Tourism Accommodation Australia (TAA) has welcomed record-breaking spending of more than $40.6 billion in international tourism – and the figures demonstrate the huge growth in both visitors and visitor nights’ right across the nation.

However, TAA CEO Carol Giuseppi has warned the latest International Visitor Survey (IVS) figures show most growth is still in the major capital cities and there are still major dispersal issues in the regional areas of many states.

“TAA welcomes news the record spend is being driven by record numbers of international tourists who are both spending more and staying longer, particularly in Sydney and Melbourne,” she said.

“This growth is being driven by hotel investment in commercial accommodation in capitals like Sydney and Melbourne.”

Both Sydney and Melbourne have over 12,000 rooms in their supply line, whilst smaller capitals like Adelaide and Hobart are also seeing strong levels of tourism-driven investment, despite having a lower amount of rooms in their supply line (1900 and 2300 respectively).

“Investor confidence in the capitals is being driven by Federal and State Government commitments to major tourism and urban infrastructure projects, new airport facilities and increased airline access,” Giuseppi added.

But more Government investment may be needed at both State and Federal levels to spread the benefits of the record numbers of tourists across regional areas of Australia.

“The IVS figures show while overall international visitor nights in Australia surged by 7.29 per cent in the year ending June 2017, international visitor nights spent in regional hotels, motels, resorts and serviced apartments in Australia only increased by 0.64 per cent,” Giuseppi said.

“Despite strong growth in visitors and visitor nights from key source markets like China and USA, regional dispersal of international tourists remains weak and lags behind growth in the capital cities.”

So what’s the good news? Thanks to the good ol’ Aussie Government, regional areas in NSW and Victoria are starting to see real tourism growth – because of a renewed focus by State Governments on developing regional tourism.

“The results are clear – regional NSW has had a 13.2 per cent increase in visitors and a 7.87 per cent increase in visitor nights while regional Victoria also demonstrated strong growth of 7.35 per cent in visitors and 18.16 per cent in visitor nights,” Giuseppi continued.
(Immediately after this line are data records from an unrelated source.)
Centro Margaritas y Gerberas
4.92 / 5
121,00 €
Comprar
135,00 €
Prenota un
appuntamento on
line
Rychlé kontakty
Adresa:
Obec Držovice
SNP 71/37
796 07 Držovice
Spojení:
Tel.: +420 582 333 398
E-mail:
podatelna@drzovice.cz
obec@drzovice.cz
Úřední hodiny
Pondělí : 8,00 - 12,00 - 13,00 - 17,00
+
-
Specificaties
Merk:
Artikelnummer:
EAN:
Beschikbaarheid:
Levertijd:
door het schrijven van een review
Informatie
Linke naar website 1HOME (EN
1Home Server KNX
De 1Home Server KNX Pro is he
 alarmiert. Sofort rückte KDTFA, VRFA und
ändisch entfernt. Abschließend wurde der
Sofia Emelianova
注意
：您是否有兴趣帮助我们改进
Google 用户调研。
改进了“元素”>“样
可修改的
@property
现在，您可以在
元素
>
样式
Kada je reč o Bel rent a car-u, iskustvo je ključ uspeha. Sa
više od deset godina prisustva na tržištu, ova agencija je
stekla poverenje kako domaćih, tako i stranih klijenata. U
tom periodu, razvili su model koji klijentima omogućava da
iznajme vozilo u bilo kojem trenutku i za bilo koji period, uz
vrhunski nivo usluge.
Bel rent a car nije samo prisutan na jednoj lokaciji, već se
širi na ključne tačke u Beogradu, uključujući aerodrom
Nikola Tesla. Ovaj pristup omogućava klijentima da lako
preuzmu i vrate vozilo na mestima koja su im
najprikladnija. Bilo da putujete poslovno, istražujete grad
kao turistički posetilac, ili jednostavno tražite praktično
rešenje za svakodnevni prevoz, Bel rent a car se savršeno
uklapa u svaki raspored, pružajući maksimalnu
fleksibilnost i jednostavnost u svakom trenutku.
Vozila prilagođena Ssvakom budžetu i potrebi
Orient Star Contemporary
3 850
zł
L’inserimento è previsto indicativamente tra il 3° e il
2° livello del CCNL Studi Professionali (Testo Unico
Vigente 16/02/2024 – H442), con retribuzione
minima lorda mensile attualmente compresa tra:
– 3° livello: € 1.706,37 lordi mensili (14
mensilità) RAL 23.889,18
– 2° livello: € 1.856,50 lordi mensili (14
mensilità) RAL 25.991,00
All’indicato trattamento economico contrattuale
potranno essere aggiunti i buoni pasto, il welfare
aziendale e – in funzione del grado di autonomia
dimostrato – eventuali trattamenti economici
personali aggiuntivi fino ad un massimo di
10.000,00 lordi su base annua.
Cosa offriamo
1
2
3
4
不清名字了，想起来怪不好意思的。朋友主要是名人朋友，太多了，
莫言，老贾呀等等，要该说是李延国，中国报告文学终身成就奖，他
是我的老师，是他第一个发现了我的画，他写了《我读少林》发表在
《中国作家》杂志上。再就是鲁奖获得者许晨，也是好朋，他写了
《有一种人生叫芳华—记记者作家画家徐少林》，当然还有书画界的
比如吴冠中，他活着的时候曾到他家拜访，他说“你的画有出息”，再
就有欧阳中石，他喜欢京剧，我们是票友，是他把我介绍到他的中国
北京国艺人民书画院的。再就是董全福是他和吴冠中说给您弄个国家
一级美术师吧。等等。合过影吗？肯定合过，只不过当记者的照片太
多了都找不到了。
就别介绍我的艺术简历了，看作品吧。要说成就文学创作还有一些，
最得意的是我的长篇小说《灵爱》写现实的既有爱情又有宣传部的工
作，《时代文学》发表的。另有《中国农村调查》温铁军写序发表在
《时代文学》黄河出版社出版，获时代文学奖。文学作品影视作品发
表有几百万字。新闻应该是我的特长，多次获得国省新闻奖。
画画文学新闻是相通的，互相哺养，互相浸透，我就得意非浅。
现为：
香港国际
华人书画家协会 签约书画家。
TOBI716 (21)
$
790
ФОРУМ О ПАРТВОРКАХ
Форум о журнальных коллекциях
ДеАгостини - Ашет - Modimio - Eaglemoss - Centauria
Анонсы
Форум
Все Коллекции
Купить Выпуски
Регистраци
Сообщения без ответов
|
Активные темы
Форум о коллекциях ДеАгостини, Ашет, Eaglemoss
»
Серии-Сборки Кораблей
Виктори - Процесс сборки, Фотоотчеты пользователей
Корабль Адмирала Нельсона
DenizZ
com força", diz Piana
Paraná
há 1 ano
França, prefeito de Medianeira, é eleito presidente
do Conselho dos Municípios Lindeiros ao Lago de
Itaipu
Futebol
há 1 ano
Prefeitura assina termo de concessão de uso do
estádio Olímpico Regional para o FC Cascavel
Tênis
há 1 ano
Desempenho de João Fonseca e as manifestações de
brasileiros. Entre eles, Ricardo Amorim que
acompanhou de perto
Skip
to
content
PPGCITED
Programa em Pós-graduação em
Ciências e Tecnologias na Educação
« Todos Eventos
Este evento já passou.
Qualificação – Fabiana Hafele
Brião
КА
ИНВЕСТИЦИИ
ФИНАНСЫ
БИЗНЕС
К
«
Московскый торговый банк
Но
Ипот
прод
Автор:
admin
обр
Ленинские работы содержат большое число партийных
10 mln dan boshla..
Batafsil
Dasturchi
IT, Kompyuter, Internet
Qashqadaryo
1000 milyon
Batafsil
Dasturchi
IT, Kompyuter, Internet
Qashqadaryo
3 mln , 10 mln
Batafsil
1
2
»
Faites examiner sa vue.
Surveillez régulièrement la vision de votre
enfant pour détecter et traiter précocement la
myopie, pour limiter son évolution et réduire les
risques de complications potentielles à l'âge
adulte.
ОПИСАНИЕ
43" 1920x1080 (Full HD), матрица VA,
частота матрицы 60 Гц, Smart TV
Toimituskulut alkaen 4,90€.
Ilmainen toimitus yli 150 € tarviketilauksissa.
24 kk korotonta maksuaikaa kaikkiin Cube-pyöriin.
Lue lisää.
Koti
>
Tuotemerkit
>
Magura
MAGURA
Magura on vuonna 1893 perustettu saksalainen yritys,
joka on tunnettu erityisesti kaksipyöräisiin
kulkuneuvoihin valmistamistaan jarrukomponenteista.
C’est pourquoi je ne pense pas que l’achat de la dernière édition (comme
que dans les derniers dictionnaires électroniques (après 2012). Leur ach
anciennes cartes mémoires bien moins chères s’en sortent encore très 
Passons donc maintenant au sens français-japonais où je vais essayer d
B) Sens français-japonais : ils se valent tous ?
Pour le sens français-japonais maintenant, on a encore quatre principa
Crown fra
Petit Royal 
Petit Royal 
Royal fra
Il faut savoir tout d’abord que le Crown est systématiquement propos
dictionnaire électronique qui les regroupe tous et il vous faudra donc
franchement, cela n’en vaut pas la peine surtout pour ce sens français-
“Regional Australia currently represents 45 per cent of visitor nights and 44 per cent of visitor expenditure but these areas are crying out for more investment in both new and upgraded tourism infrastructure.”

On the back of the regional figures, TAA also renewed its call for the Federal Government to provide a long-term funding commitment for the Survey of Tourist Accommodation (STA).

“We remain concerned at the uncertainty that surrounds the STA,” Giuseppi said.

“Investors need data that supports their ability to secure finance from the banks – major hotel projects can take up to five years from conception to completion, so accurate long-term data is obviously a key component of the decision making process.

“Because of the diverse mix of accommodation options in regional areas, there is currently no other trusted source of data for regional Australia,” she added.